Disclaimer: I am a lawyer, but I am only able to advise on the law of England and Wales. I have no particular knowledge of the law of the Bahamas, New York or Delaware. What follows in any case are generic comments: any particular situation will depend on its own facts and you should take specific legal advice.
We have laws to decide what happens in this situation. These laws generally strike a reasonable balance between the interests of the various groups affected, which is necessarily complex given that some people are bound to get burnt in an insolvency. This will be a particularly complex case because of the numerous entities involved and the cross-jurisdictional elements.
There is probably a right answer. Charity trustees must use their funds for their charitable purposes, so unless they are obliged to return the funds, they may well be forbidden from doing so. If funds are returned, they must only returned to a person who can give good receipt for them, and there may be a dispute as to who that person is. I would suggest that no funds be returned until confirmation has been obtained from all relevant jurisdictions, and this may take some time. In particular, it's unclear to me how the US Attorney for SDNY is getting in on this.
In these circumstances, I would strongly suggest that for now, any funds which might be FTX customer funds or otherwise the proceeds of fraud should be held separately pending confirmation of the position. Where funds have already been disbursed it's probably unnecessary (and not legally possible) to require the grantees to return them, but having been put on notice that the funds may be the proceeds of fraud, making further disbursements risks an accessory liability (which may attach to the individuals responsible).
If a UK charity is uncertain how to proceed, it may well be worth consulting the Charity Commission. I think particularly it would be worthwhile getting the Charity Commission to approve anything which might look like a voluntary transfer (e.g. if the trustees were minded to comply with a request from a liquidator to return funds without being compelled to do so).
Two possible legal consequences of this information I can think of off the top of my head (please consult your lawyer about your individual legal situation!):
Certainly consult an attorney if you are holding unspent FTX grant funds.
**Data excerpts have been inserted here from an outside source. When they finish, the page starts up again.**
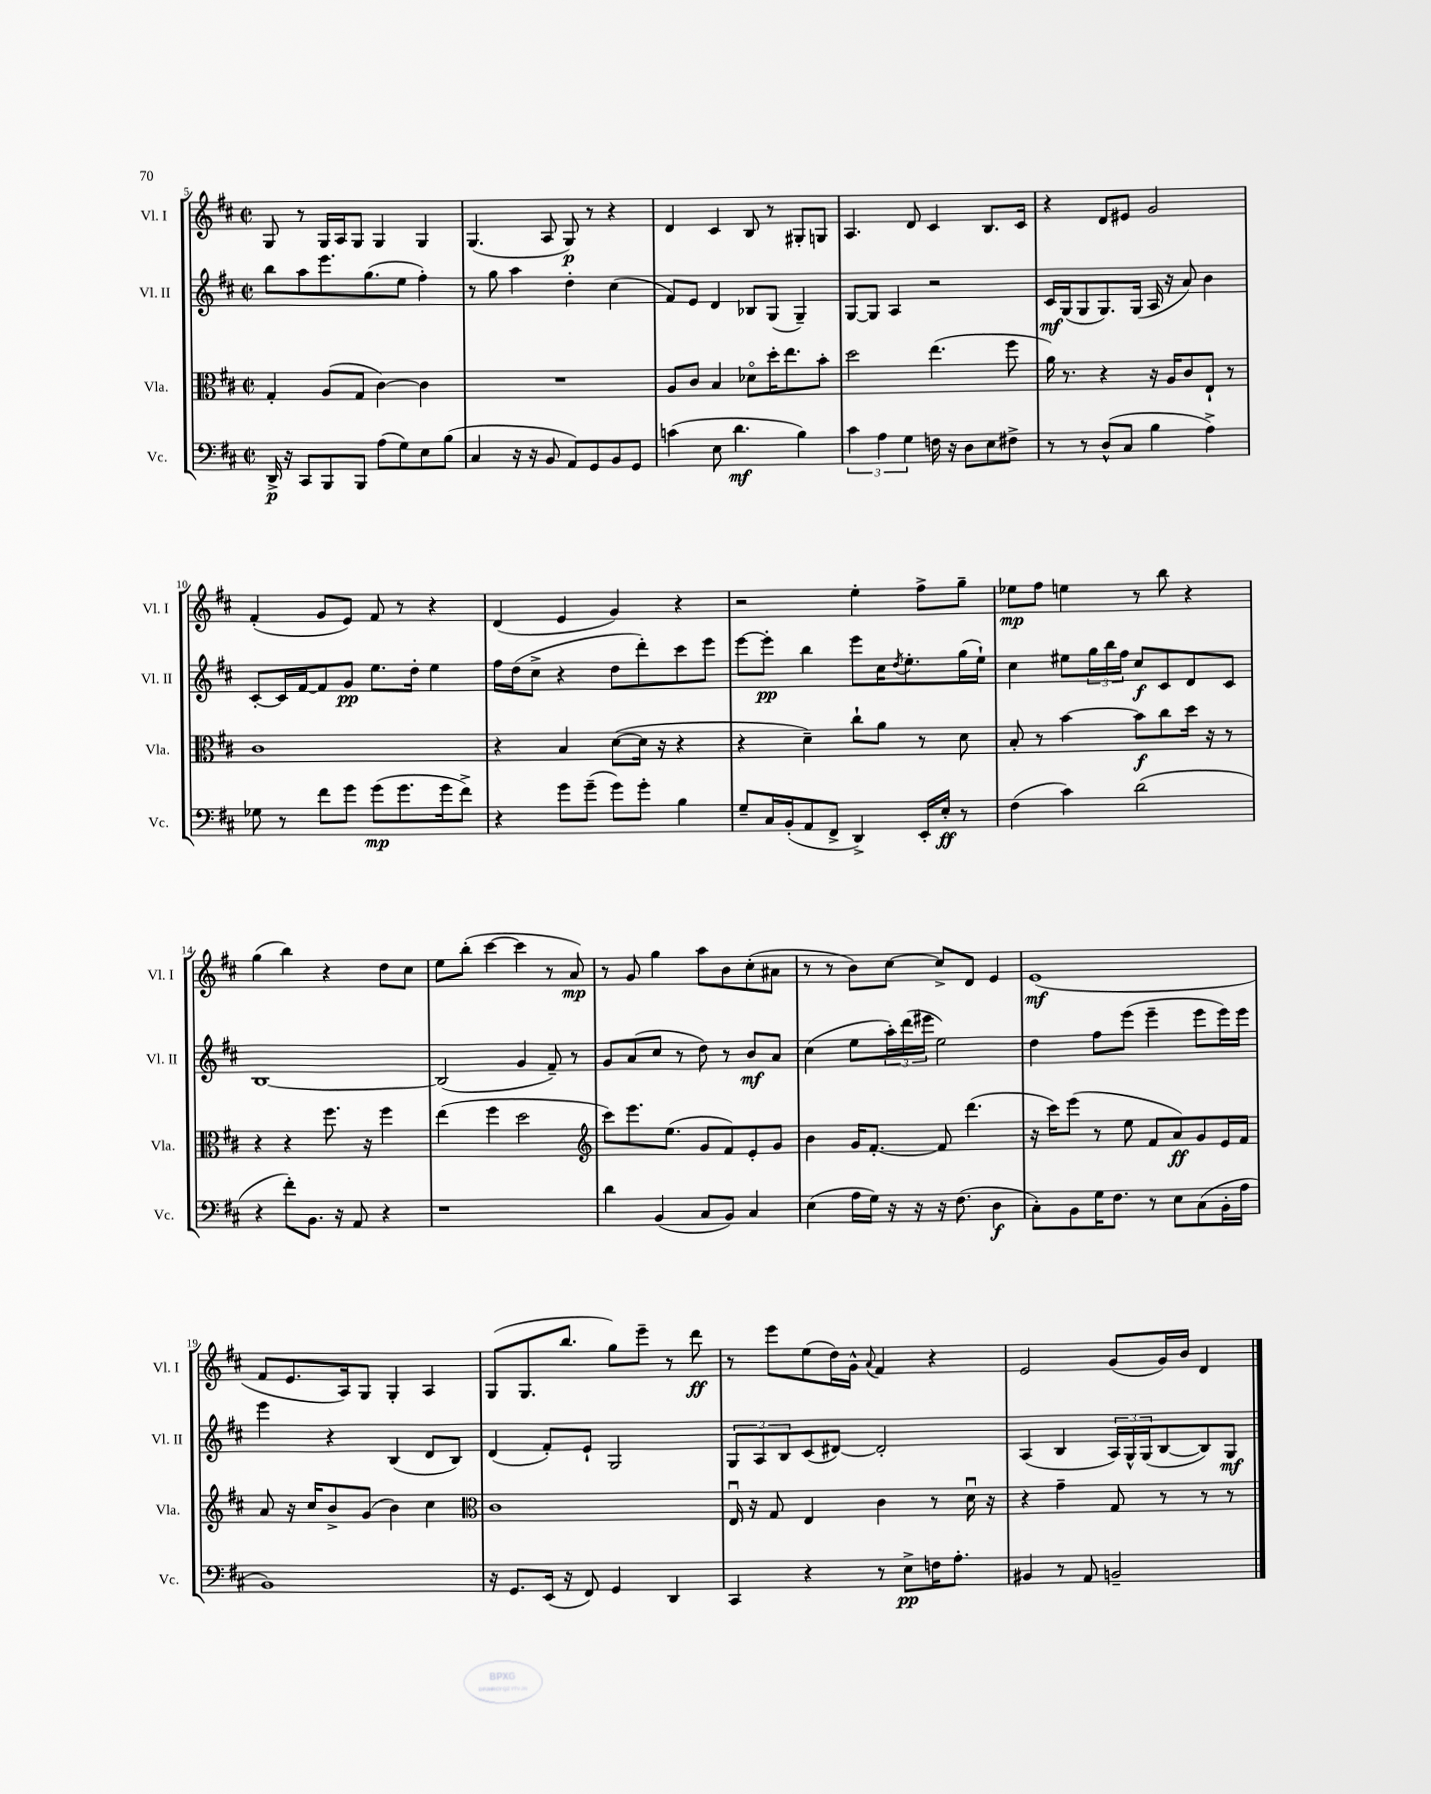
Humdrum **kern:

**kern	**dynam	**kern	**dynam	**kern	**dynam	**kern	**dynam
*part4	*part4	*part3	*part3	*part2	*part2	*part1	*part1
*staff4	*staff4	*staff3	*staff3	*staff2	*staff2	*staff1	*staff1
*I"Vc.	*	*I"Vla.	*	*I"Vl. II	*	*I"Vl. I	*
*I'Vc.	*	*I'Vla.	*	*I'Vl. II	*	*I'Vl. I	*
*clefF4	*	*clefC3	*	*clefG2	*	*clefG2	*
*k[f#c#]	*	*k[f#c#]	*	*k[f#c#]	*	*k[f#c#]	*
*M2/2	*	*M2/2	*	*M2/2	*	*M2/2	*
*met(c|)	*	*met(c|)	*	*met(c|)	*	*met(c|)	*
=5	=5	=5	=5	=5	=5	=5	=5
16DD^/	p	4G'/	.	8bb\L	.	8G/	.
16r	.	.	.	.	.	.	.
8CC#/L	.	.	.	8aa\	.	8r	.
8BBB/	.	(8A/L	.	8.eee\	.	16G/LL	.
.	.	.	.	.	.	16A/J	.
8BBB/J	.	8G/J	.	.	.	8G/J	.
.	.	.	.	(8.gg\	.	.	.
(8A\L	.	[4c#\)	.	.	.	4G/	.
8G\)	.	.	.	8ee\J	.	.	.
8E\	.	4c#\]	.	4ff#'\)	.	4G/	.
(8B\J	.	.	.	.	.	.	.
=6	=6	=6	=6	=6	=6	=6	=6
4C#/	.	1r	.	8r	.	(4.G/	.
.	.	.	.	8gg\	.	.	.
16r	.	.	.	4aa\	.	.	.
16r	.	.	.	.	.	.	.
8BB/	.	.	.	.	.	8A/	.
8AA/L)	.	.	.	4dd'\	.	8G/)	p
8GG/	.	.	.	.	.	8r	.
8BB/	.	.	.	(4cc#\	.	4r	.
8GG/J	.	.	.	.	.	.	.
=7	=7	=7	=7	=7	=7	=7	=7
(4cn\	.	8A/L	.	8f#/L)	.	4d/	.
.	.	8c#/J	.	8e/J	.	.	.
8E\	.	4B/	.	4d/	.	4c#/	.
4.d\	mf	.	.	.	.	.	.
.	.	8d-X\L	.	8B-X/L	.	8B/	.
.	.	16dd'\K	.	(8G/J	.	8r	.
.	.	8.ee\	.	.	.	.	.
4B\)	.	.	.	4G~/)	.	8G#X'/L	.
.	.	8b'\J	.	.	.	8Gn/J	.
=8	=8	=8	=8	=8	=8	=8	=8
6c#\	.	2dd\	.	[8G/L	.	4.A/	.
.	.	.	.	8G/J]	.	.	.
6A\	.	.	.	.	.	.	.
.	.	.	.	4A/	.	.	.
6G\	.	.	.	.	.	.	.
.	.	.	.	.	.	8d/	.
16Fn\	.	(4.ee\	.	2r	.	4c#/	.
16r	.	.	.	.	.	.	.
8D\L	.	.	.	.	.	.	.
8E\	.	.	.	.	.	8.B/L	.
8F#X^\J	.	8ff#\	.	.	.	.	.
.	.	.	.	.	.	16c#/Jk	.
=9	=9	=9	=9	=9	=9	=9	=9
8r	.	16a\)	.	16c#/LL	mf	4r	.
.	.	8.r	.	(16G/J	.	.	.
8r	.	.	.	8G/	.	.	.
(8D^^/L	.	4r	.	8.G/)	.	8d/L	.
8C#/J	.	.	.	.	.	8e#X/J	.
.	.	.	.	(16G/Jk	.	.	.
4B\	.	16r	.	16A/	.	2g/	.
.	.	16A/KL	.	16r	.	.	.
.	.	8c#/	.	8a/)	.	.	.
4A^\)	.	8E`/J	.	4b\	.	.	.
.	.	8r	.	.	.	.	.
!!LO:LB:g=z
=10	=10	=10	=10	=10	=10	=10	=10
8G-X\	.	1c#	.	[8c#'/L	.	(4f#'/	.
8r	.	.	.	16c#/L]	.	.	.
.	.	.	.	[16f#/J	.	.	.
8f#\L	.	.	.	8f#/]	.	8g/L	.
8g\J	.	.	.	8g/J	pp	8e/J)	.
(8g\L	mp	.	.	8.ee\L	.	8f#/	.
8.g\	.	.	.	.	.	8r	.
.	.	.	.	16dd'\Jk	.	.	.
.	.	.	.	4ee\	.	4r	.
16g\k	.	.	.	.	.	.	.
8f#^\J)	.	.	.	.	.	.	.
=11	=11	=11	=11	=11	=11	=11	=11
4r	.	4r	.	16ff#\LL	.	(4d/	.
.	.	.	.	(16dd\J	.	.	.
.	.	.	.	8cc#^\J	.	.	.
8g\L	.	4B/	.	4r	.	4e/	.
(8g~\J	.	.	.	.	.	.	.
8g\L)	.	([8d\L	.	8dd\L	.	4g/)	.
8g'\J	.	16d\Jk]	.	8ddd'\)	.	.	.
.	.	16r	.	.	.	.	.
4B\	.	4r	.	8ccc#\	.	4r	.
.	.	.	.	8eee\J	.	.	.
=12	=12	=12	=12	=12	=12	=12	=12
8G~/L	.	4r	.	[8eee\L	.	2r	.
16C#/L	.	.	.	8eee'\J]	pp	.	.
(16BB'/J	.	.	.	.	.	.	.
8AA/	.	4d~\)	.	4bb\	.	.	.
8FF#^/J	.	.	.	.	.	.	.
4DD^/)	.	8cc#`\L	.	8eee\L	.	4ee'\	.
.	.	8a\J	.	16cc#\K	.	.	.
.	.	.	.	8qdd/	.	.	.
.	.	.	.	8.ee'\	.	.	.
16EE'/LL	.	8r	.	.	.	8ff#^\L	.
16E'/JJ	ff	.	.	.	.	.	.
8r	.	8d\	.	(16gg\L	.	8gg~\J	.
.	.	.	.	16ee`\JJ)	.	.	.
=13	=13	=13	=13	=13	=13	=13	=13
(4F#\	.	8B'/	.	4cc#\	.	8ee-X\L	mp
.	.	8r	.	.	.	8ff#\J	.
4c#\)	.	[4b\	.	8ee#X\L	.	4een\	.
.	.	.	.	24gg\L	.	.	.
.	.	.	.	24bb\	.	.	.
.	.	.	.	24ff#\JJ	.	.	.
(2d\	.	8b\L]	f	8cc#/L	f	8r	.
.	.	8cc#\	.	8c#/	.	8bb\	.
.	.	16dd\Jk	.	8d/	.	4r	.
.	.	16r	.	.	.	.	.
.	.	8r	.	8c#/J	.	.	.
!!LO:LB:g=z
=14	=14	=14	=14	=14	=14	=14	=14
4r	.	4r	.	[1B	.	(4gg\	.
8f#'\L)	.	4r	.	.	.	4bb\)	.
8.BB\J	.	.	.	.	.	.	.
.	.	8.ff#\	.	.	.	4r	.
16r	.	.	.	.	.	.	.
8AA/	.	.	.	.	.	.	.
.	.	16r	.	.	.	.	.
4r	.	4ff#\	.	.	.	8dd\L	.
.	.	.	.	.	.	8cc#\J	.
=15	=15	=15	=15	=15	=15	=15	=15
1r	.	(4ee\	.	(2B/]	.	8ee\L	.
.	.	.	.	.	.	(8bb'\J	.
.	.	4ff#\	.	.	.	[4ccc#\	.
.	.	2dd\	.	4g/	.	4ccc#\]	.
.	.	.	.	8f#~/)	.	8r	.
.	.	.	.	8r	.	8a/)	mp
=16	=16	=16	=16	=16	=16	=16	=16
*	*	*clefG2	*	*	*	*	*
4d\	.	8ccc#\L)	.	8g/L	.	8r	.
.	.	8.eee\	.	(8a/	.	8g/	.
(4BB/	.	.	.	8cc#/J	.	4gg\	.
.	.	(8.ee\J	.	.	.	.	.
.	.	.	.	8r	.	.	.
8C#/L	.	8g/L	.	8dd\)	.	8aa\L	.
8BB/J)	.	8f#/)	.	8r	.	8b\	.
4C#/	.	8e'/	.	8b/L	mf	(8cc#'\	.
.	.	8g/J	.	8a/J	.	8a#X\J	.
=17	=17	=17	=17	=17	=17	=17	=17
(4E\	.	4b\	.	(4cc#\	.	8r	.
.	.	.	.	.	.	8r	.
16A\LL	.	16g/KL	.	8ee\L	.	8b\L)	.
16G\JJ)	.	[8.f#'/J	.	.	.	.	.
16r	.	.	.	24aa'\L)	.	[8cc#\J	.
.	.	.	.	(24ddd\	.	.	.
16r	.	.	.	.	.	.	.
.	.	.	.	24eee#X\JJ	.	.	.
16r	.	8f#/]	.	2ee\)	.	8cc#^/L]	.
(8.F#\	.	.	.	.	.	.	.
.	.	(4.ddd\	.	.	.	8d/J	.
4D\	f	.	.	.	.	4e/	.
=18	=18	=18	=18	=18	=18	=18	=18
8C#'\L)	.	16r	.	4dd\	.	(1e	mf
.	.	16ccc#\KL)	.	.	.	.	.
8BB\	.	(8eee\J	.	.	.	.	.
16G\K	.	8r	.	8ff#\L	.	.	.
8.F#\J	.	.	.	.	.	.	.
.	.	8ee\	.	(8eee\J	.	.	.
8r	.	8f#/L	.	4eee~\	.	.	.
8E\L	.	8a/)	ff	.	.	.	.
(8C#\	.	8g/	.	8eee\L	.	.	.
16BB'\L	.	16e/L	.	16eee\L)	.	.	.
16A\JJ	.	16f#/JJ	.	16eee\JJ	.	.	.
!!LO:LB:g=z
=19	=19	=19	=19	=19	=19	=19	=19
1BB)	.	8a/	.	4eee\	.	8f#/L	.
.	.	16r	.	.	.	8.e/	.
.	.	16cc#/KL	.	.	.	.	.
.	.	8b^/	.	4r	.	.	.
.	.	.	.	.	.	16A/k)	.
.	.	(8g/J	.	.	.	8G/J	.
.	.	4b\)	.	(4B/	.	4G'/	.
.	.	4cc#\	.	8d/L	.	4A/	.
.	.	.	.	8B/J)	.	.	.
=20	=20	=20	=20	=20	=20	=20	=20
*	*	*clefC3	*	*	*	*	*
16r	.	1c#	.	(4d/	.	(8G/L	.
8.GG/L	.	.	.	.	.	.	.
.	.	.	.	.	.	8.G/	.
(16EE/Jk	.	.	.	8f#'/L)	.	.	.
16r	.	.	.	.	.	8.bb/J	.
8FF#/)	.	.	.	8e`/J	.	.	.
4GG/	.	.	.	2G/	.	8gg\L)	.
.	.	.	.	.	.	8eee~\J	.
4DD/	.	.	.	.	.	8r	.
.	.	.	.	.	.	8ddd\	ff
=21	=21	=21	=21	=21	=21	=21	=21
4CC#/	.	16Eu/	.	12G/L	.	8r	.
.	.	16r	.	.	.	.	.
.	.	.	.	12A/	.	.	.
.	.	8G/	.	.	.	8eee\L	.
.	.	.	.	12B/	.	.	.
4r	.	4E/	.	(8c#/	.	(8ee\	.
.	.	.	.	[8d#X/J)	.	16dd\L)	.
.	.	.	.	.	.	16g^^\JJ	.
.	.	.	.	.	.	8qqa/	.
8r	.	4c#\	.	2d#'/]	.	4f#/	.
8E^\L	pp	.	.	.	.	.	.
16Fn\K	.	8r	.	.	.	4r	.
8.A'\J	.	.	.	.	.	.	.
.	.	16du\	.	.	.	.	.
.	.	16r	.	.	.	.	.
=22	=22	=22	=22	=22	=22	=22	=22
4BB#X/	.	4r	.	(4A/	.	2e/	.
8r	.	4g~\	.	4B/	.	.	.
8AA/	.	.	.	.	.	.	.
2BBn~/	.	8G/	.	24A/LL)	.	(8g/L	.
.	.	.	.	24G^^/	.	.	.
.	.	.	.	(24G/J	.	.	.
.	.	8r	.	[8B/	.	16g/L)	.
.	.	.	.	.	.	16b/JJ	.
.	.	8r	.	8B/])	.	4d/	.
.	.	8r	.	8G/J	mf	.	.
==	==	==	==	==	==	==	==
*-	*-	*-	*-	*-	*-	*-	*-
The above answer is focused only on bankruptcy issues. That’s almost water under the bridge at this point: it is a virtual certainty that all FTX grant funds can be clawed back by the bankruptcy estate. That’s not even a legitimate dispute any more. It’s just a matter of whether your particular grant is small enough that you might fly under the radar (unlikely, and if that’s the thin reed you are relying on then you are as unwise as an FTX investor).
The above answer overlooks that - since a federal criminal indictment has now issued - those holding unspent FTX grant funds are now holding known stolen proceeds. This is now the criminal law realm, not the bankruptcy realm. If someone robs a jewelry store and then gives you a stolen necklace, once you learn that the necklace is stolen property you do not have the right to keep it. You must return it to the jewelry store. If you otherwise dispose of it, after learning that it was stolen, you do so at your peril. Potential criminal peril.
People now know that all FTX funds were, and are, stolen. At this point there is no genuine question about what to do with unspent FTX funds.
It is remarkable (from someone outside the EA community) the self-serving denial and rationalization that is going on about what to do with unspent FTX grant funds. There is only one lawful (and ethical) answer.
Can you cite a criminal prosecution under these circumstances -- a scammer converts client funds and donates them to an unknowing charity, which does not return them on its own initiative? I can think of a counterexample -- Minnesota retroactively changed its fraudulent conveyance law to protect certain charities who had received donations from Ponzi scammer Tom Peters. That wouldn't have accomplished anything of note if retention of those funds was a crime. Somewhat similar discussion here with the American Cancer Society successfully defending a clawback in a Ponzi-like case. Do you think their lawyers just missed that these charities were holding on to stolen funds, and the federal courts that decided those cases couldn't be bothered to mention that in passing?
There has also been zero discussion of potential criminal consequences in any statement I've read by a lawyer in the press about this matter. Notably, if the USA for SDNY viewed the situation the way you do, he would have presumably done more than "ask that you work with us . . . " And the world's most powerful person with a law degree has been mum so far on whether he will return $5.2MM in contributions from SBF.